By contributing writer Dave Murphy
The following letters were exchanged between an ex-girlfriend and me about two years ago. The first one is from me.
I regretfully write you this letter, because while I still care for you very much, it has become overwhelmingly obvious that you have gone completely crazy. I’m not really sure what happened between us, but I do apologize for whatever part I had in it. It was never my intention to hurt you. With that said, I must formally request that this letter be the final chapter of you and I, for it is now apparent that there is no end to how far you will go to seek vengeance.
In response to the complaints that you so eloquently carved into the front door of my house, all I can say is that I never cheated on you. When I said that I wanted to break up with you, that was not a threat, nor something I was prepared to negotiate—I meant it. Yes, I did sleep with Kim like three hours later, but by all definition, we had broken up. Call me an asshole, call me a jerk, but I am not a cheater.
As for the size of my penis, first of all, was that really necessary? While I may not be packing the kind of equipment you write home about, we both know it’s not, and I quote, “a needle dick.” And while I have no hard evidence that you’re the one who smashed the windows on my car, set fire to Mickey’s dog house, spread the rumors that I have VD, and hacked into the school’s computers to drop all my classes (that being my favorite), I can assure you that any further incidences of aggression on your part will only be met with the harshest of consequences.
You see, there is in my possession a video tape, made completely unbeknownst to you, that I would hate to see end up in the wrong hands…especially for a good Christian girl like yourself. I do not wish to resort to such draconian measures, but in all honesty, I am very scared of you now, and the stress of constantly looking over my shoulder is taking its toll.
This was her reply:
I appreciate the civility with which you have approached out little situation, and I will with full faith abstain from any “further incidences of aggression,” though you should know that there are probably three, and possibly as many as five things that I set into motion before I received your letter that have yet to come to your attention. I will not tell you what they are, but I will say good luck and Godspeed.
Oh Mickey, you're so fine, you're so fine you blow my mind, hey Mickey.
You should know that I really did love you, and it makes me very sad that things didn’t work out. I’m also sorry about the needle dick thing, but to be honest, we both know how big it really isn’t. Sorry, but that’s the truth. I’m also sorry about your front door, and Mickey’s house. I’ll send you a check to replace both, seeing as how I have money, and you most certainly do not. Besides, Mickey is a nice dog, he shouldn’t have to pay for having such a crappy owner.

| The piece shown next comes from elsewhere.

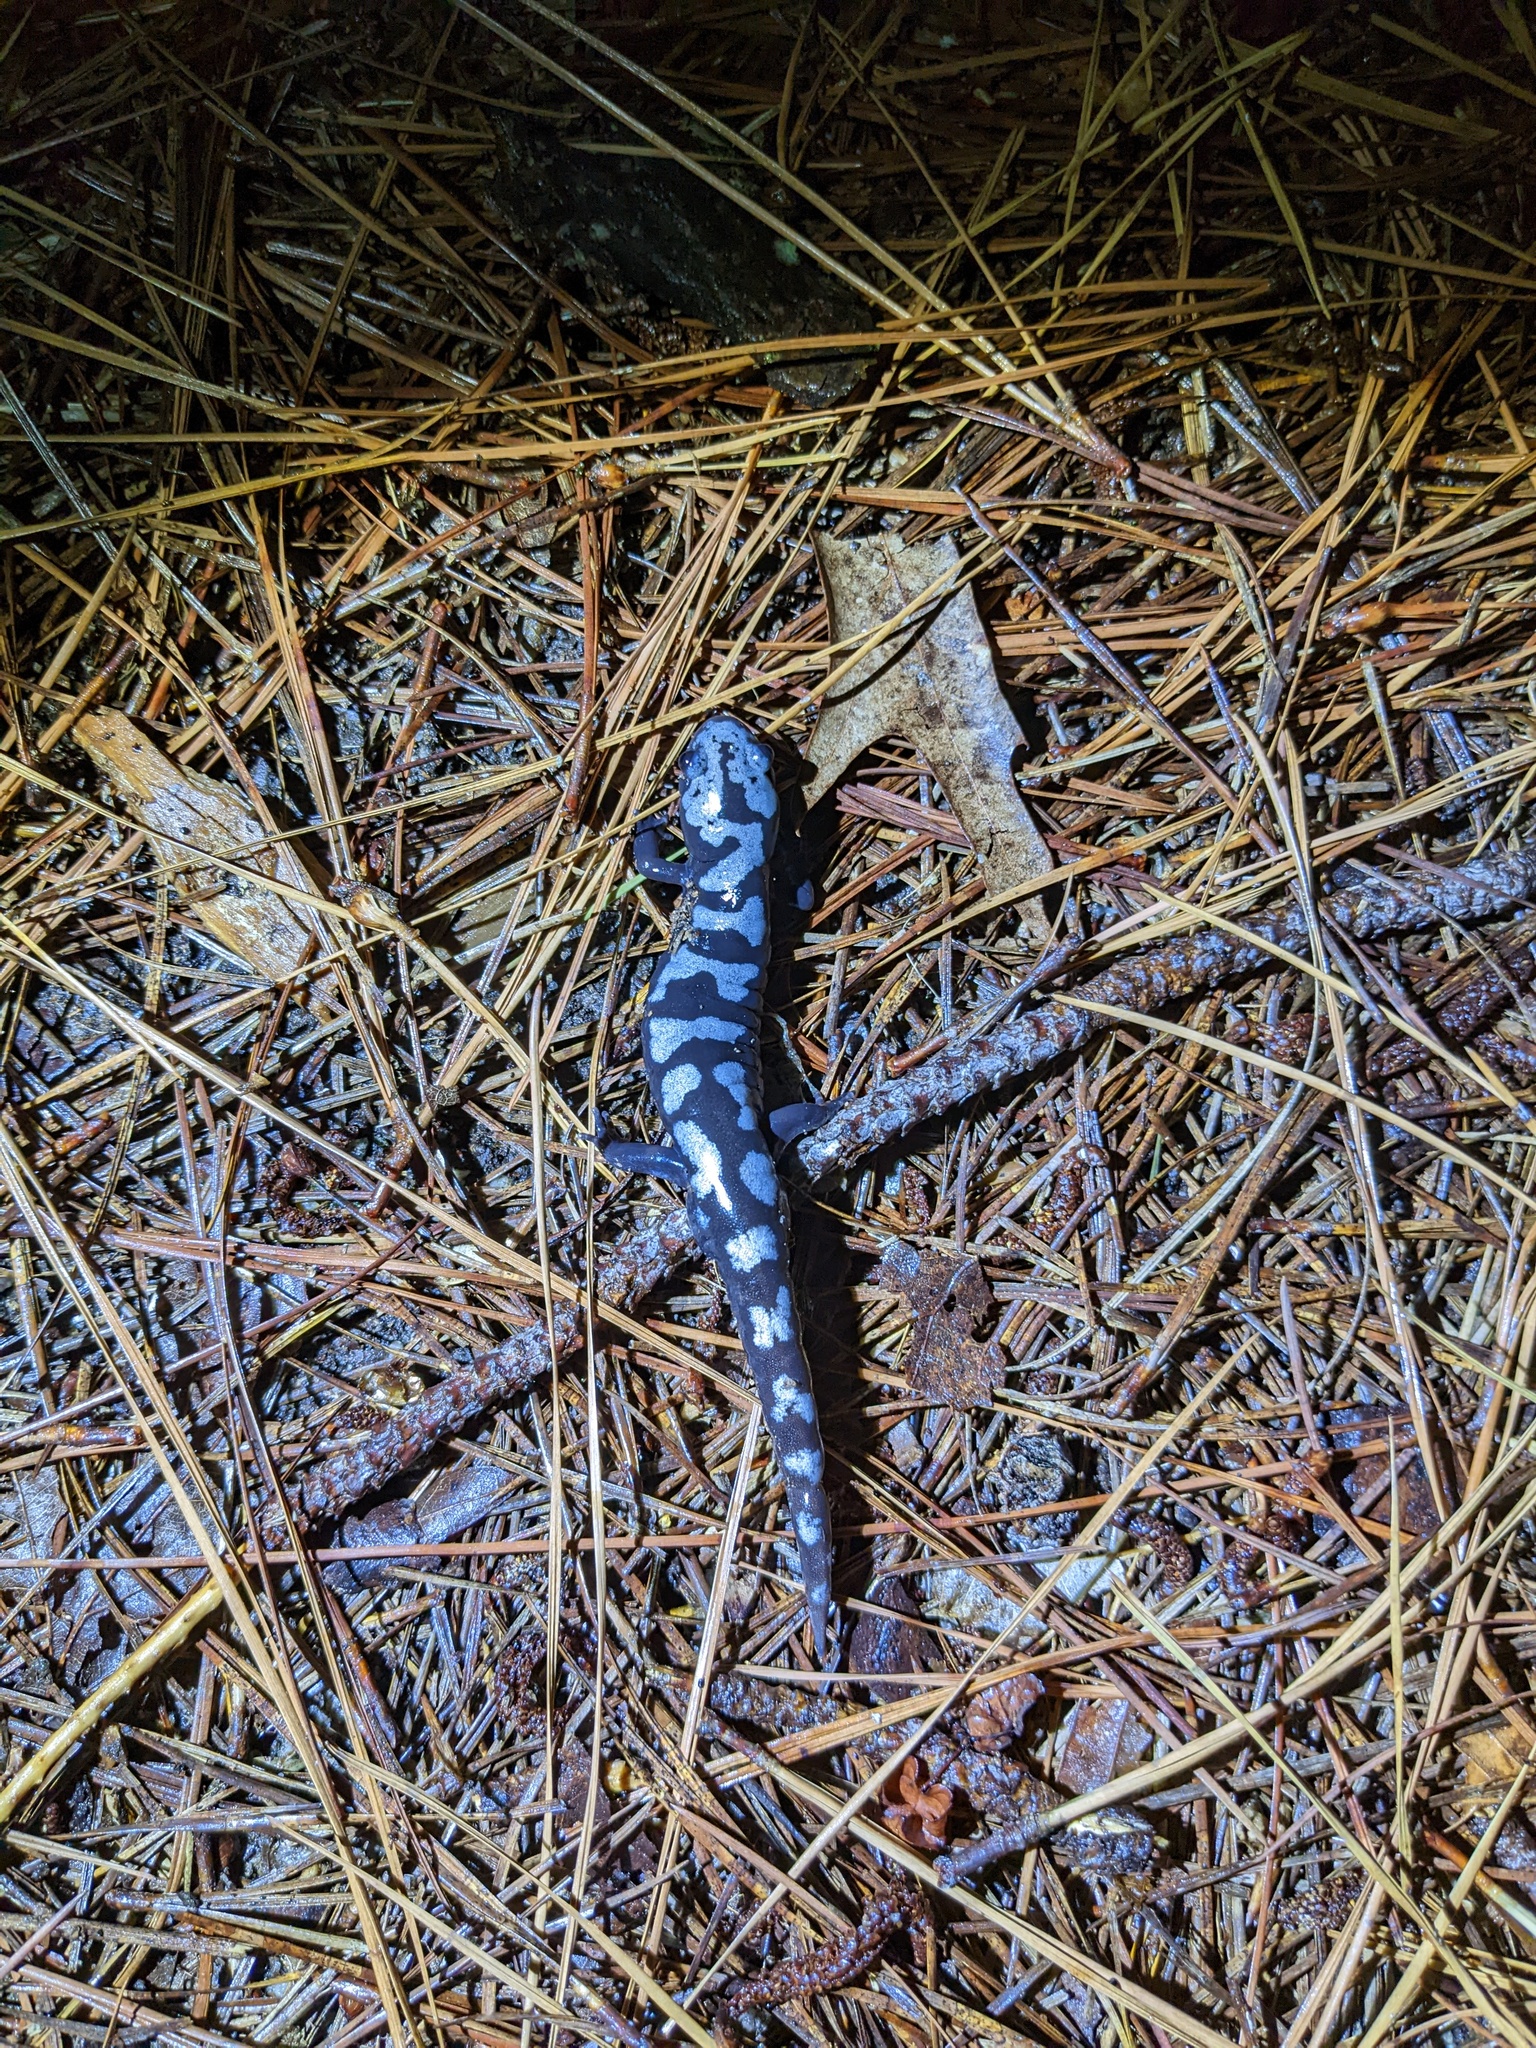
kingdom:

Also, for the sake of any other woman who has the unfortunate luck to sleep with you, you really need to work on your technique. Although I think you’re very attractive, you’re absolutely horrible in bed, and you should know that I faked all those “orgasms.” I don’t say this to be hurtful, it’s just the truth, and you need to know.
Now, about this video you claim to have. If you really did tape us having sex, that was a terrible thing to do. But what's sadder is that had you just asked, I probably would have let you do it anyway. Just because I go to church doesn't mean I'm a good girl—but for you to have found that out would have required you to actually communicate with me. I would appreciate it if you did keep that tape private, but obviously that would require you to be a nice guy, so I guess I just have to take my chances.
P.S. You should also know that I loved you so much that for your birthday I had talked Erica into having a three-way with us. But that’s your loss.